--- START Stored data ---
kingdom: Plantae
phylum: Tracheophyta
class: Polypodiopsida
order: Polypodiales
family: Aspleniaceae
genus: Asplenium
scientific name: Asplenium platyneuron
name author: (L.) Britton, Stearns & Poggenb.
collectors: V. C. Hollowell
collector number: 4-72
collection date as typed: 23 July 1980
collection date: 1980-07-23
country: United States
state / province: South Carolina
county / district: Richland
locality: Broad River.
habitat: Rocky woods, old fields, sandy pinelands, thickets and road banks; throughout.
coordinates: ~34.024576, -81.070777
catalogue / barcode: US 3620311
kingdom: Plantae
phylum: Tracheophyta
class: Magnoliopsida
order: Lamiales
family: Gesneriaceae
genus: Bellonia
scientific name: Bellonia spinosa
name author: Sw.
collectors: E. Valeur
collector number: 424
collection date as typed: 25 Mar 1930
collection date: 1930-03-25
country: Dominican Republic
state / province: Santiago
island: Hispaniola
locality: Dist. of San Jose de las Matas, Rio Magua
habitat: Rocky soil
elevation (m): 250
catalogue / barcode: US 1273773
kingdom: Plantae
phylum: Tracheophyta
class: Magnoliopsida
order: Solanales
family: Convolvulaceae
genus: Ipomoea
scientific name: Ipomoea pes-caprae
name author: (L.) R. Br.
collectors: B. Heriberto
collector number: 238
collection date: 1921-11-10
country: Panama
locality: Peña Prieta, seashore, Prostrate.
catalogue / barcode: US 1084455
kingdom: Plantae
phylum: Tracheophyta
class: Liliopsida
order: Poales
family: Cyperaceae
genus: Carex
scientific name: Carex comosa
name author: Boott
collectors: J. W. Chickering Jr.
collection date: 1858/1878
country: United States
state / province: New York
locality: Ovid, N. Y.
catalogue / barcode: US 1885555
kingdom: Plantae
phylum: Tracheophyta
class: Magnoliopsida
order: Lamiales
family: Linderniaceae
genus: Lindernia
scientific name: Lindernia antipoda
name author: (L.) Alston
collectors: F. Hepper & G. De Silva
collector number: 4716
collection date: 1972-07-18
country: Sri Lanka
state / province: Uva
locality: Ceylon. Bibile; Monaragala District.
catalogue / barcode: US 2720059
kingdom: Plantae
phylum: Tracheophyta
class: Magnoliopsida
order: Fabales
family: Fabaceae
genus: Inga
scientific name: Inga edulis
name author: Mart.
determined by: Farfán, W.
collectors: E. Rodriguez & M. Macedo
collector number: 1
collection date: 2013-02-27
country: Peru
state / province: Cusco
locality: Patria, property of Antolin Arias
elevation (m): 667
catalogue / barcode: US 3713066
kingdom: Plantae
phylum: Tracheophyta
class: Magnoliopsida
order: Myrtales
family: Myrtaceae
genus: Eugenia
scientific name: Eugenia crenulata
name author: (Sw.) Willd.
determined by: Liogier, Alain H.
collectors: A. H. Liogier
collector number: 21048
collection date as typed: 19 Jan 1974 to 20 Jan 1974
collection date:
--- END Stored data ---
_What you should do_. Update these rows by replacing each instance of "collectors" with "collected by". Keep everything else unchanged.

_Output_.
kingdom: Plantae
phylum: Tracheophyta
class: Polypodiopsida
order: Polypodiales
family: Aspleniaceae
genus: Asplenium
scientific name: Asplenium platyneuron
name author: (L.) Britton, Stearns & Poggenb.
collected by: V. C. Hollowell
collector number: 4-72
collection date as typed: 23 July 1980
collection date: 1980-07-23
country: United States
state / province: South Carolina
county / district: Richland
locality: Broad River.
habitat: Rocky woods, old fields, sandy pinelands, thickets and road banks; throughout.
coordinates: ~34.024576, -81.070777
catalogue / barcode: US 3620311
kingdom: Plantae
phylum: Tracheophyta
class: Magnoliopsida
order: Lamiales
family: Gesneriaceae
genus: Bellonia
scientific name: Bellonia spinosa
name author: Sw.
collected by: E. Valeur
collector number: 424
collection date as typed: 25 Mar 1930
collection date: 1930-03-25
country: Dominican Republic
state / province: Santiago
island: Hispaniola
locality: Dist. of San Jose de las Matas, Rio Magua
habitat: Rocky soil
elevation (m): 250
catalogue / barcode: US 1273773
kingdom: Plantae
phylum: Tracheophyta
class: Magnoliopsida
order: Solanales
family: Convolvulaceae
genus: Ipomoea
scientific name: Ipomoea pes-caprae
name author: (L.) R. Br.
collected by: B. Heriberto
collector number: 238
collection date: 1921-11-10
country: Panama
locality: Peña Prieta, seashore, Prostrate.
catalogue / barcode: US 1084455
kingdom: Plantae
phylum: Tracheophyta
class: Liliopsida
order: Poales
family: Cyperaceae
genus: Carex
scientific name: Carex comosa
name author: Boott
collected by: J. W. Chickering Jr.
collection date: 1858/1878
country: United States
state / province: New York
locality: Ovid, N. Y.
catalogue / barcode: US 1885555
kingdom: Plantae
phylum: Tracheophyta
class: Magnoliopsida
order: Lamiales
family: Linderniaceae
genus: Lindernia
scientific name: Lindernia antipoda
name author: (L.) Alston
collected by: F. Hepper & G. De Silva
collector number: 4716
collection date: 1972-07-18
country: Sri Lanka
state / province: Uva
locality: Ceylon. Bibile; Monaragala District.
catalogue / barcode: US 2720059
kingdom: Plantae
phylum: Tracheophyta
class: Magnoliopsida
order: Fabales
family: Fabaceae
genus: Inga
scientific name: Inga edulis
name author: Mart.
determined by: Farfán, W.
collected by: E. Rodriguez & M. Macedo
collector number: 1
collection date: 2013-02-27
country: Peru
state / province: Cusco
locality: Patria, property of Antolin Arias
elevation (m): 667
catalogue / barcode: US 3713066
kingdom: Plantae
phylum: Tracheophyta
class: Magnoliopsida
order: Myrtales
family: Myrtaceae
genus: Eugenia
scientific name: Eugenia crenulata
name author: (Sw.) Willd.
determined by: Liogier, Alain H.
collected by: A. H. Liogier
collector number: 21048
collection date as typed: 19 Jan 1974 to 20 Jan 1974
collection date:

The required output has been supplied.